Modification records
● ● ●

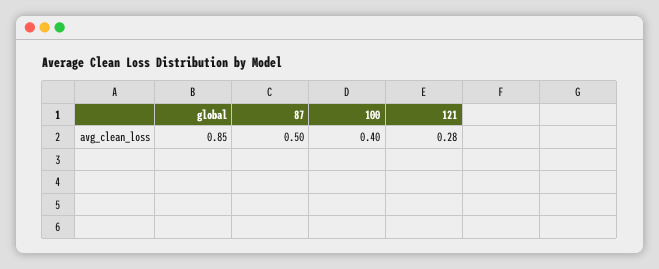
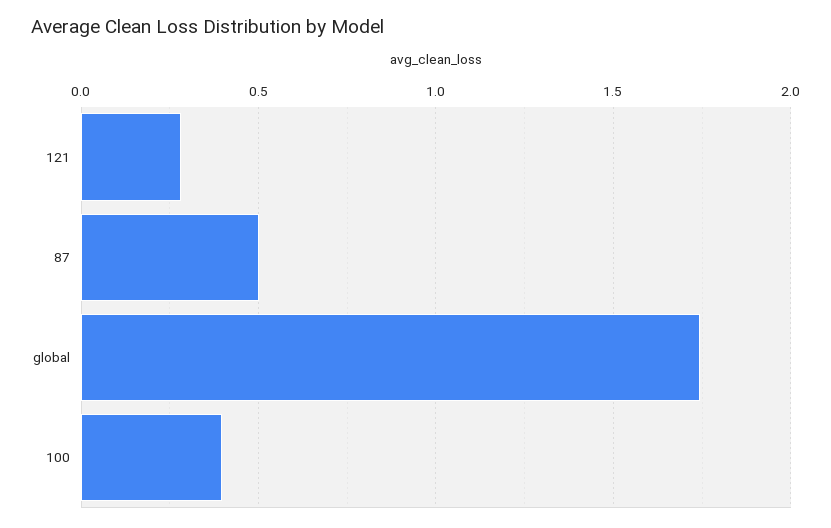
global: 0.85 -> 1.75

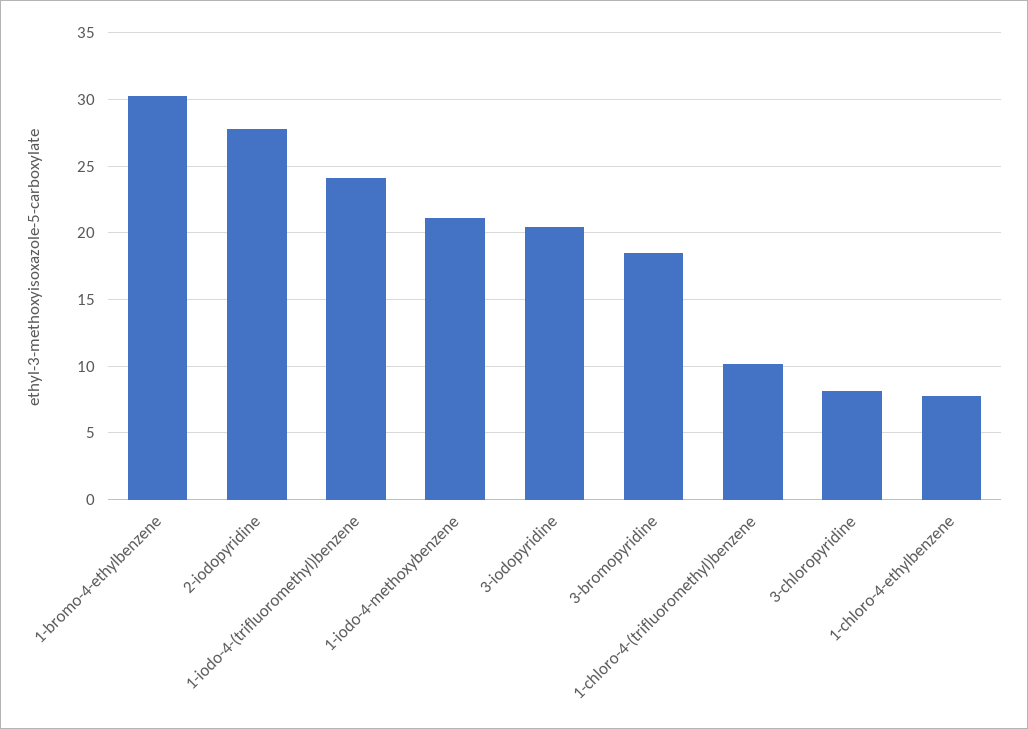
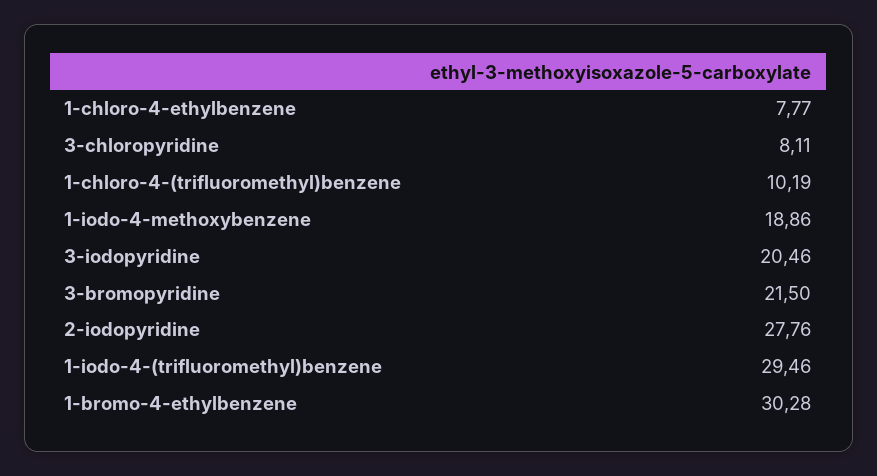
1-iodo-4-(trifluoromethyl)benzene: 24 -> 29.46
1-iodo-4-methoxybenzene: 21 -> 18.86
3-bromopyridine: 18.5 -> 21.5

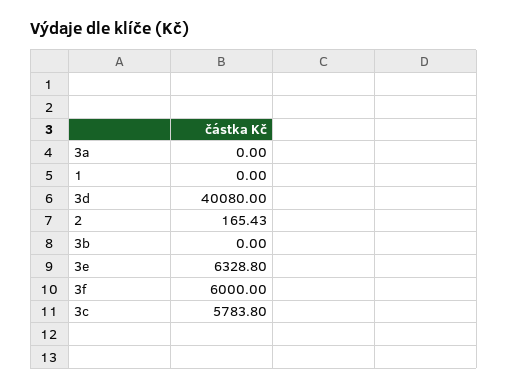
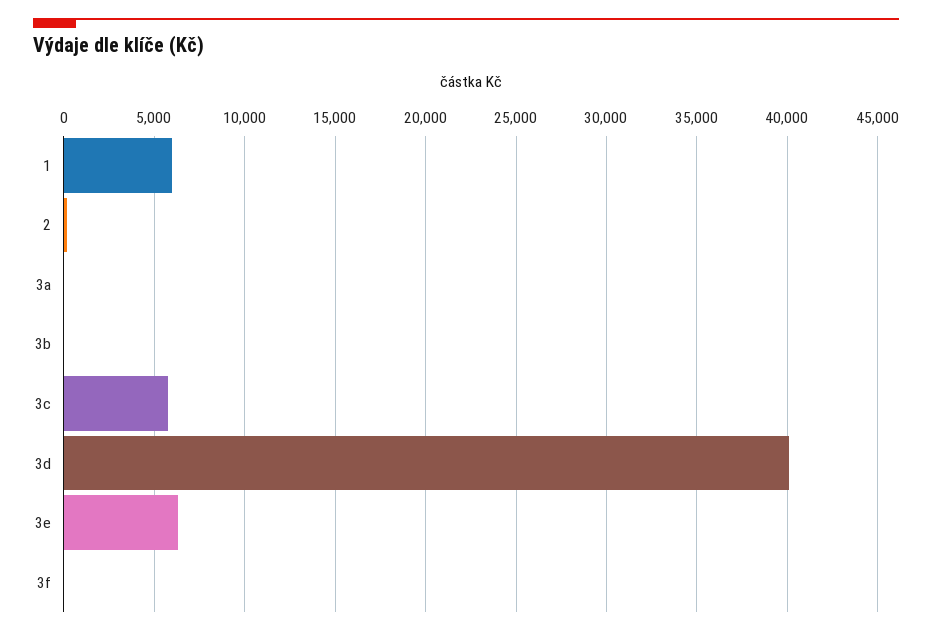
1: 0 -> 6000
3f: 6000 -> 0

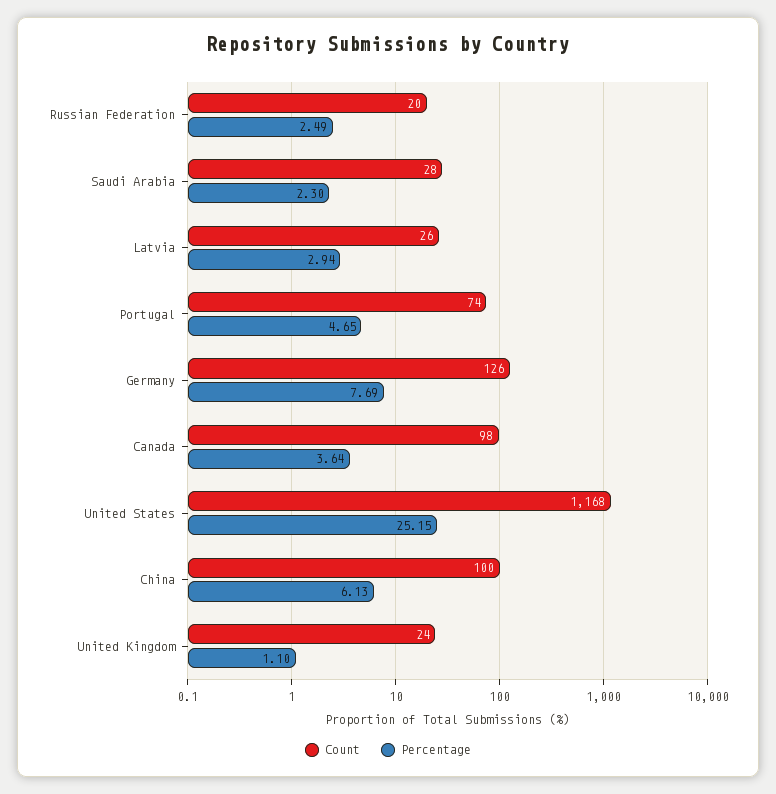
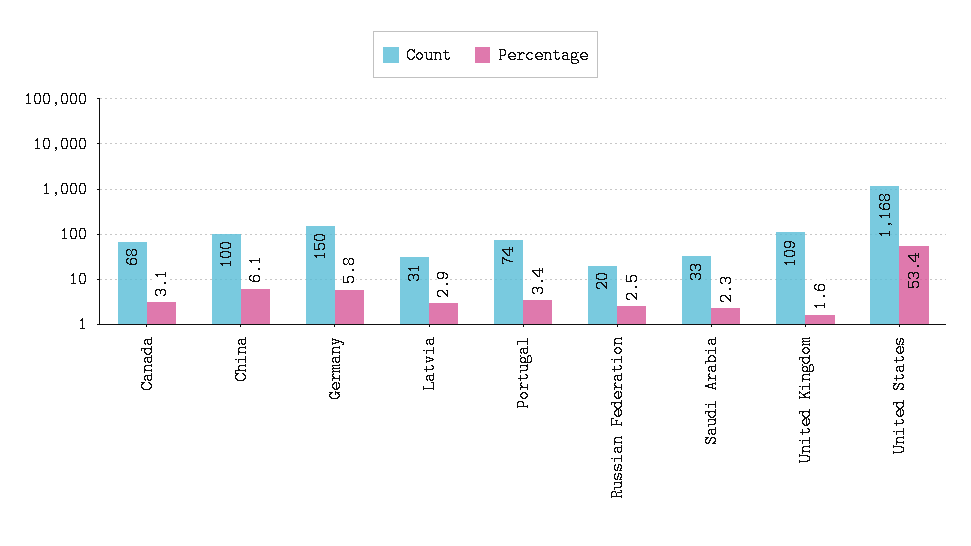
Count, Saudi Arabia: 28 -> 33
Count, Latvia: 26 -> 31
Percentage, Portugal: 4.65 -> 3.4
Count, Germany: 126 -> 150
Percentage, Germany: 7.69 -> 5.8
Count, Canada: 98 -> 68
Percentage, Canada: 3.64 -> 3.1
Percentage, United States: 25.15 -> 53.4
Count, United Kingdom: 24 -> 109
Percentage, United Kingdom: 1.1 -> 1.6

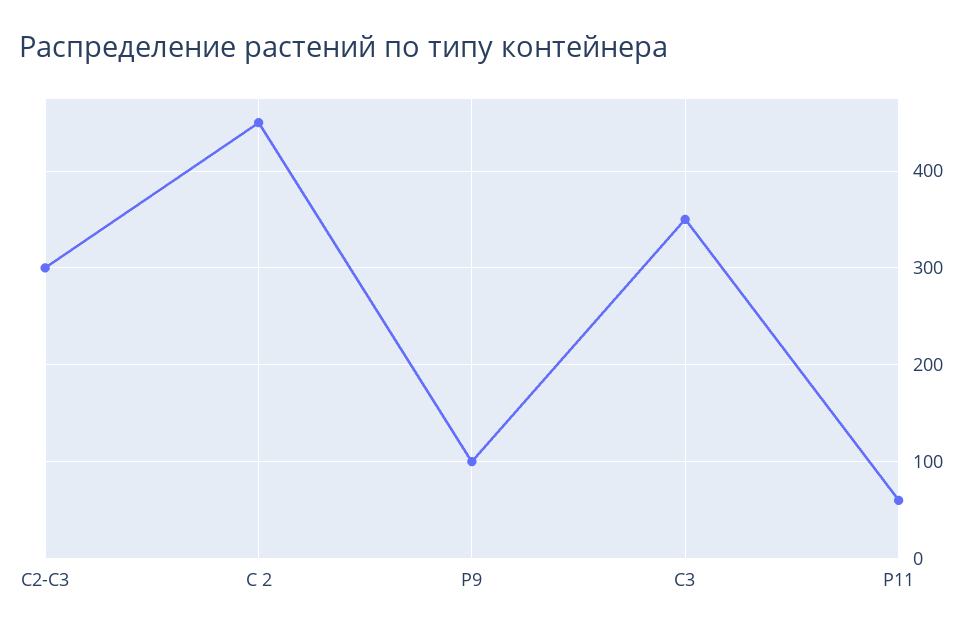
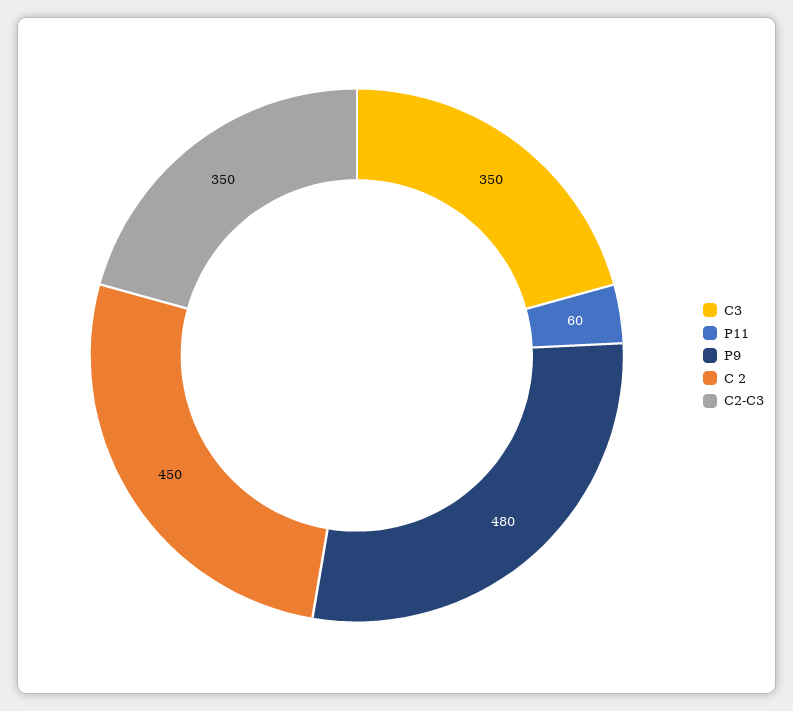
С2-С3: 300 -> 350
Р9: 100 -> 480

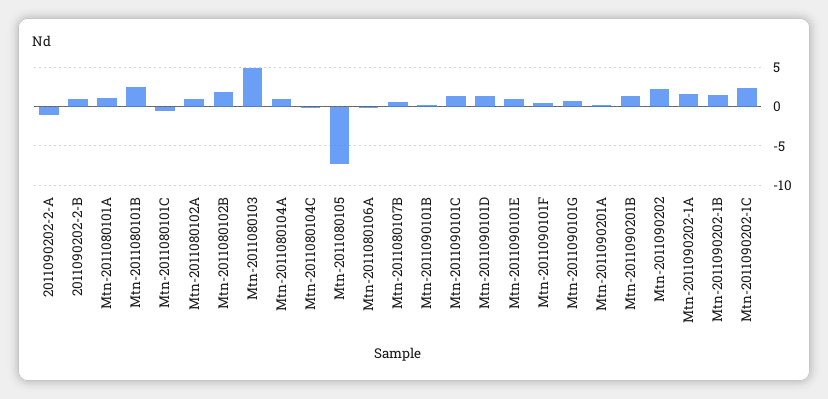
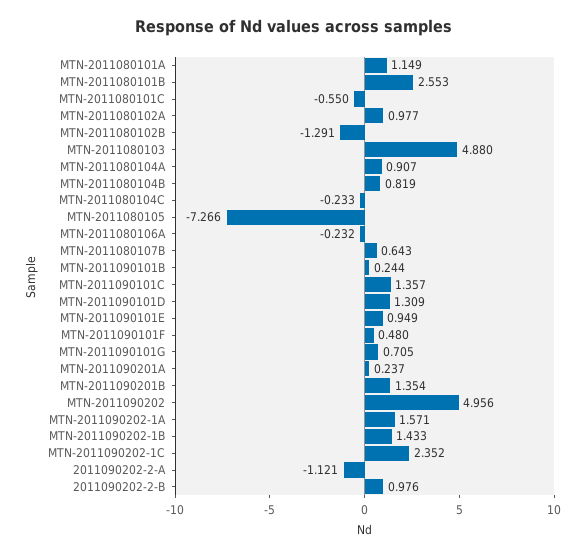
Mtn-2011080102B: 2 -> -1.291
Mtn-2011090202: 2 -> 4.956
MTN-2011080104B: none -> 0.819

● ● ●

#### ASSIGNED TASK
Each line from the one that contains "Count, Canada: 98 -> 68" through the end of the records should be restated exactly; include both end lines and leave any pictures out.

#### RESPONSE
Count, Canada: 98 -> 68
Percentage, Canada: 3.64 -> 3.1
Percentage, United States: 25.15 -> 53.4
Count, United Kingdom: 24 -> 109
Percentage, United Kingdom: 1.1 -> 1.6

С2-С3: 300 -> 350
Р9: 100 -> 480

Mtn-2011080102B: 2 -> -1.291
Mtn-2011090202: 2 -> 4.956
MTN-2011080104B: none -> 0.819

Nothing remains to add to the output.